### Source excerpt:
◆ ◆ ◆ ◆ ◆
As for this thread, I love the way the Liberals tried to bribe us with our own money, then pulled the carrot back when polls showed the idea didn't fly the way they hoped it would. I am not old enough to know from experience what living under an NDP provincial government is like, but I'm really starting to wonder if it can be all the bad?


----------



## the-royal-mail (Dec 11, 2009)

How is that any different from what McGuinty did in 2003? "I won't raise your taxes but I won't lower them either".

Then promptly introduced a "health care premium".

Then all the ministers gave themselves a 28% pay increase.

Then raised fees at the MTO.

Then raised hydro rates.

Then introduced the HST.

Ontario is politically the most stupid province in the country for voting for clowns like this. At least in BC the people fought back.


----------



## steve41 (Apr 18, 2009)

The reason that Campbell had to spring it on us so quickly after the election without consultation was the feds slapped on a major financial incentive (>$1B) if we adopted the HST, but put a time window on it. There would have been no time for a reasoned dialog with the populace, so he weighed the alternatives.... a billion plus to reduce the deficit vs annoying the taxpayers with a surprise HST. Major miscalculation. However, the HST is still the better option.


----------



## dogcom (May 23, 2009)

Better option or not a disgusting lie is a disgusting lie, so I guess it is time to bring on the conservatives in BC.

Poorpablo83 notice I said conservative and didn't say NDP. NDP is a disaster, they have nice ideas but never have a solution to pay for them. So what you will get is mining leaving the province, taxes going up, red tape galore, deficit going up and government spending increasing.
◆ ◆ ◆ ◆ ◆
### What this exercise asks:
a) Extract from the records below the lines running from the one containing "Question: Does green" through the one containing "(B) coord(144,429)", with both of those lines included. Reproduce them word for word.
b) Extend the forum discussion about the HST and provincial politics, picking up right after its final post.

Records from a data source
◆ ◆ ◆ ◆ ◆
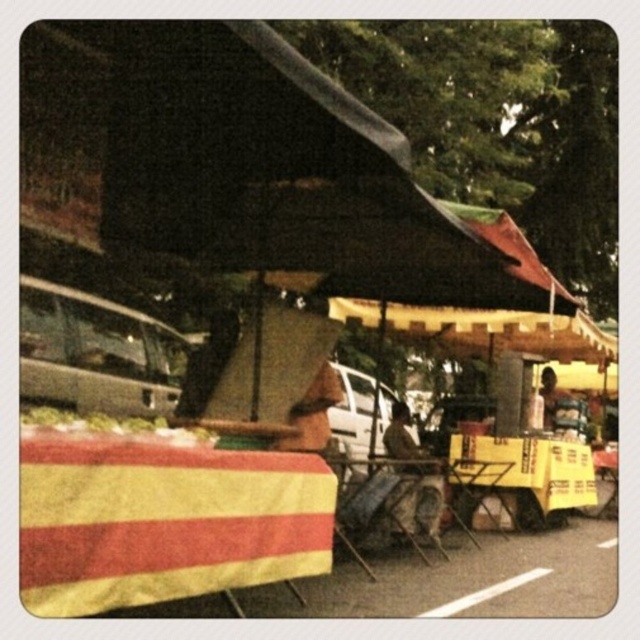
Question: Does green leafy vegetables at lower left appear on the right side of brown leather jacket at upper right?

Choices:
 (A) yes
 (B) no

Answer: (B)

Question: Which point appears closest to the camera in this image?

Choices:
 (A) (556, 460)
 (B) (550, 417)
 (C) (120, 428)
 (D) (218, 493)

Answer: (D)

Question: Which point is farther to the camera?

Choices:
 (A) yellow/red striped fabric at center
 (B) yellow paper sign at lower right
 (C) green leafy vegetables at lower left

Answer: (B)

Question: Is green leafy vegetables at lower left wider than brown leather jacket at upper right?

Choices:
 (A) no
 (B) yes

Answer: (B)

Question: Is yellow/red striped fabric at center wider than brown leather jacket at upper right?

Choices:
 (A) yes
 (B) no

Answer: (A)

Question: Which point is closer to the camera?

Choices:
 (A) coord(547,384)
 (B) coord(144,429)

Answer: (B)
◆ ◆ ◆ ◆ ◆
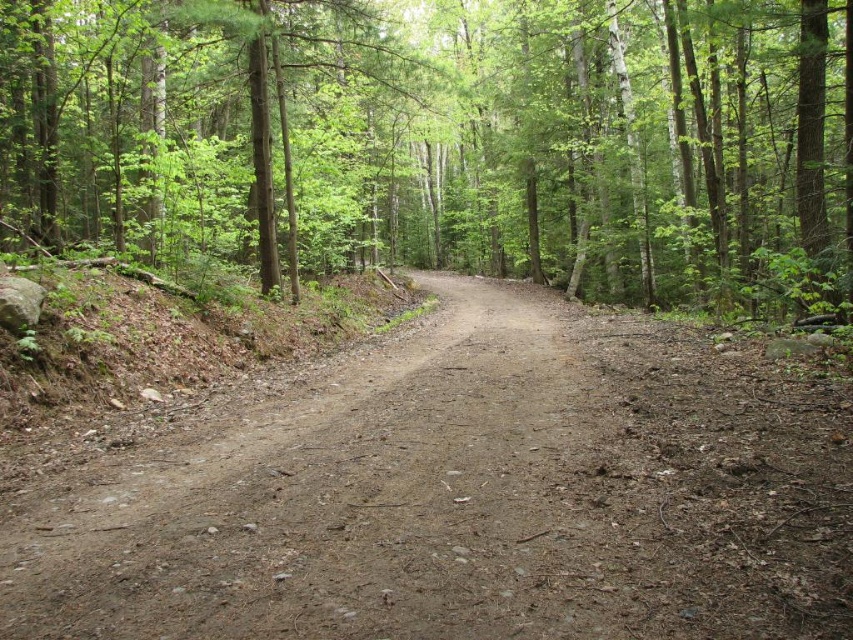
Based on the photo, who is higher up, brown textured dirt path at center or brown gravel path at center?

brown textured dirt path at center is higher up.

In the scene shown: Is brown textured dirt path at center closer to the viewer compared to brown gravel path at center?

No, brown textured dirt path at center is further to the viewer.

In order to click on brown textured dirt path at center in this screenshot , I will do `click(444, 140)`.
◆ ◆ ◆ ◆ ◆
### Answers to the problems:
a)
Question: Does green leafy vegetables at lower left appear on the right side of brown leather jacket at upper right?

Choices:
 (A) yes
 (B) no

Answer: (B)

Question: Which point appears closest to the camera in this image?

Choices:
 (A) (556, 460)
 (B) (550, 417)
 (C) (120, 428)
 (D) (218, 493)

Answer: (D)

Question: Which point is farther to the camera?

Choices:
 (A) yellow/red striped fabric at center
 (B) yellow paper sign at lower right
 (C) green leafy vegetables at lower left

Answer: (B)

Question: Is green leafy vegetables at lower left wider than brown leather jacket at upper right?

Choices:
 (A) no
 (B) yes

Answer: (B)

Question: Is yellow/red striped fabric at center wider than brown leather jacket at upper right?

Choices:
 (A) yes
 (B) no

Answer: (A)

Question: Which point is closer to the camera?

Choices:
 (A) coord(547,384)
 (B) coord(144,429)

b)
----------



## steve41 (Apr 18, 2009)

I actually believe them.... The HST had been a long running discussion in all the provincial finance departments for over a decade. The feds were continually trying to encourage them to get on board. It was only when the feds sprung the big >$1B+ inducement (after the election) with the time limit on it, they decided to go ahead with the HST. I personally don't think they lied. (I think I am the only one in BC who believes this, however)


----------



## andrewf (Mar 1, 2010)

I doubt it was their sinister plan to spring an HST implementation on BC while saying they wouldn't. It's rather inelegant. I think it's more likely that they changed their mind. HST is good policy, so they should be forgiven for changing their mind, I would think.


----------



## the-royal-mail (Dec 11, 2009)

andrewf said:


> HST is good policy..


Whatever. Just because you keep repeating it, doesn't make it so.


----------



## HaroldCrump (Jun 10, 2009)

Well, I think a single, unified tax is desirable.
Makes it simple for everyone.
However, what is not ok is to increase overall taxes under that excuse _and_ mislead people about it.
Increasing taxes while giving millions in bailouts to big businesses that did bad, stupid things is not ok.
Giving themselves (politicians, public sectors workers, unionized workers) big fat pay raises and bonuses at such times is not ok.


----------



## andrewf (Mar 1, 2010)

the-royal-mail said:


> Whatever. Just because you keep repeating it, doesn't make it so.


Correct enough.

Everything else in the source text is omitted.